Russian actions erode press freedom, echo Soviet era: WAN

The World Association of Newspapers (WAN) and the World Editors Forum (WEF) have protested to Russian President Vladimir Putin against the incarceration of a journalist in a psychiatric hospital for writing an article critical of psychiatric services — a punishment that echoes human rights abuses from the Soviet era.

A psychiatric clinic in the north-western city of Murmansk has confirmed it has a patient under the name of Larissa Arap, but has refused to discuss the case, BBC reported. Arap told journalists and fellow activists she was being forcibly held at the clinic. She claimed to have been injected with drugs against her will. (The Other Russia)

In a letter to Putin, Paris-based WAN and WEF called for an investigation into the incarceration of Larisa Arap, a journalist and member of the opposition United Civil Front led by Garry Kasparov. Arap had been forcibly hospitalised in Murmansk psychiatric hospital following the publication of an article on the use of violence by medical staff in the treatment of patients at the city’s psychiatric clinics.

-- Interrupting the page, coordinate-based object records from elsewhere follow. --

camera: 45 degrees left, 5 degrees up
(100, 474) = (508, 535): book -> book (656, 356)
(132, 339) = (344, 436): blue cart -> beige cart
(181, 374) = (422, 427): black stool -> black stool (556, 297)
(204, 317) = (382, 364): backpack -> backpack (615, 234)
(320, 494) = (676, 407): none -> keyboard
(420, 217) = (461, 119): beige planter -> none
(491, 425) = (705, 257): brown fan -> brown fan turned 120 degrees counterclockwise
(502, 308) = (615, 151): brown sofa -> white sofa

In Soviet times, psychiatric hospitals were used as prisons to isolate and punish political prisoners and discredit their ideas.

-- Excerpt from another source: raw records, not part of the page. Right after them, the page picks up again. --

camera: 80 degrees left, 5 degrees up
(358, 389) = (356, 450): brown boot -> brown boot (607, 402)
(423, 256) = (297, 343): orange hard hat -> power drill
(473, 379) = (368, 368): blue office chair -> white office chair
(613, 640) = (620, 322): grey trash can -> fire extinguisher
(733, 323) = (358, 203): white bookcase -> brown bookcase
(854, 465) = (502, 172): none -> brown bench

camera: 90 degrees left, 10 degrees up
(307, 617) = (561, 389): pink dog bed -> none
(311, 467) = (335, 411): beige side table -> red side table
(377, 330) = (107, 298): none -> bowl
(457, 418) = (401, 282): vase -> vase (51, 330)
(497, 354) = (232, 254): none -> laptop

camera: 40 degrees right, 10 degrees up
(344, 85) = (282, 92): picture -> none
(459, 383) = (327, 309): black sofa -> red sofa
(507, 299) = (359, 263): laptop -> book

The two organisaitons asked Putin to authorise an investigation by human rights ombudsman Vladimir Lukin and presidential human rights adviser Ella Panfilova.

On July 5, when Arap visited a psychiatric clinic to collect some papers, a doctor reportedly called for the police and an ambulance. Arap had her hands bound and was taken to Murmansk psychiatric hospital. Although doctors are required to notify patients’ relatives of forcible hospitalisation within 24 hours, Arap’s family was only informed on July 24. When her family submitted a written request for information regarding her diagnosis, it was refused as being confidential, even though the family has a right to be informed, WAN/WEF said.

"We are seriously concerned that Arap is being punished for her journalism activities and is being held against her will on invalid grounds. We respectfully ask that you do everything possible to ensure that that this case is immediately and impartially investigated by human rights ombudsman Vladimir Lukin and presidential human rights adviser Ella Panfilova," they said.

The Soviet Union routinely locked up dissidents in asylums, a practice that attracted worldwide condemnation because of the protests of Andrei Sakharov and other human-rights activists, the Chicago Tribune commented. Today, 16 years after the Soviet collapse, authorities are increasingly returning to psychiatry to suppress political opponents or punish activists, according to human-rights organizations and other watchdog groups.

The trend reflects a government that has yet to fully divest itself from a Soviet way of thinking and governing, says Yuri Savenko, president of the Independent Psychiatric Association of Russia. "We're returning to this Soviet scenario when psychiatric institutions are used as punitive instruments," Savenko told the Tribune. "I call this not even punitive psychiatry but police psychiatry, when the main aim is to protect the state rather than to treat sick people."